WHAT YOU ARE ASKED TO DO. Repeat every record exactly as given.

** DATA PROVIDED follows **

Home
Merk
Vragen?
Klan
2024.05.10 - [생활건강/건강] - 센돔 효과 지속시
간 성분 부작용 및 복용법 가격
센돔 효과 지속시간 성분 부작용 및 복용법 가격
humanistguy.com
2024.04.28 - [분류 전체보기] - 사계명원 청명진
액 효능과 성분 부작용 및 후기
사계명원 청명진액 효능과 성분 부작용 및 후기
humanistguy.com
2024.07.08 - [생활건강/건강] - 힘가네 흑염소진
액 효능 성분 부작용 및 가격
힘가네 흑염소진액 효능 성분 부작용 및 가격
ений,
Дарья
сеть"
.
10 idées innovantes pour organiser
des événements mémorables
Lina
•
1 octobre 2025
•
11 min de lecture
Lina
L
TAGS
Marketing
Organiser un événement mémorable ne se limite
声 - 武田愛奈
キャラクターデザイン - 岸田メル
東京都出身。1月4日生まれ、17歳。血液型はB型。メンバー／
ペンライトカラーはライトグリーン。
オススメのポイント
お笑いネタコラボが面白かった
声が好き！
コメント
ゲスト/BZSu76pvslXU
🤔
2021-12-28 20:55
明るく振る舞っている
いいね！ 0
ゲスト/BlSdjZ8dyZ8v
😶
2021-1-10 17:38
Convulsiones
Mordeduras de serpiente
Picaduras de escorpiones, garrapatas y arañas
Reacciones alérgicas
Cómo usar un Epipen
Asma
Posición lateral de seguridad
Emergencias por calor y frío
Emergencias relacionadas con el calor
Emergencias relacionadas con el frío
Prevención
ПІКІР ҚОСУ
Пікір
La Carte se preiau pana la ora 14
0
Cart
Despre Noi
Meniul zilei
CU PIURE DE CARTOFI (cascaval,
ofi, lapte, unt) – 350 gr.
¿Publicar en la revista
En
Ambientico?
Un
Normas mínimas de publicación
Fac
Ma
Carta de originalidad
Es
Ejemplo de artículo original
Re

** End of DATA PROVIDED **

REPLY.
Home
Merk
Vragen?
Klan
2024.05.10 - [생활건강/건강] - 센돔 효과 지속시
간 성분 부작용 및 복용법 가격
센돔 효과 지속시간 성분 부작용 및 복용법 가격
humanistguy.com
2024.04.28 - [분류 전체보기] - 사계명원 청명진
액 효능과 성분 부작용 및 후기
사계명원 청명진액 효능과 성분 부작용 및 후기
humanistguy.com
2024.07.08 - [생활건강/건강] - 힘가네 흑염소진
액 효능 성분 부작용 및 가격
힘가네 흑염소진액 효능 성분 부작용 및 가격
ений,
Дарья
сеть"
.
10 idées innovantes pour organiser
des événements mémorables
Lina
•
1 octobre 2025
•
11 min de lecture
Lina
L
TAGS
Marketing
Organiser un événement mémorable ne se limite
声 - 武田愛奈
キャラクターデザイン - 岸田メル
東京都出身。1月4日生まれ、17歳。血液型はB型。メンバー／
ペンライトカラーはライトグリーン。
オススメのポイント
お笑いネタコラボが面白かった
声が好き！
コメント
ゲスト/BZSu76pvslXU
🤔
2021-12-28 20:55
明るく振る舞っている
いいね！ 0
ゲスト/BlSdjZ8dyZ8v
😶
2021-1-10 17:38
Convulsiones
Mordeduras de serpiente
Picaduras de escorpiones, garrapatas y arañas
Reacciones alérgicas
Cómo usar un Epipen
Asma
Posición lateral de seguridad
Emergencias por calor y frío
Emergencias relacionadas con el calor
Emergencias relacionadas con el frío
Prevención
ПІКІР ҚОСУ
Пікір
La Carte se preiau pana la ora 14
0
Cart
Despre Noi
Meniul zilei
CU PIURE DE CARTOFI (cascaval,
ofi, lapte, unt) – 350 gr.
¿Publicar en la revista
En
Ambientico?
Un
Normas mínimas de publicación
Fac
Ma
Carta de originalidad
Es
Ejemplo de artículo original
Re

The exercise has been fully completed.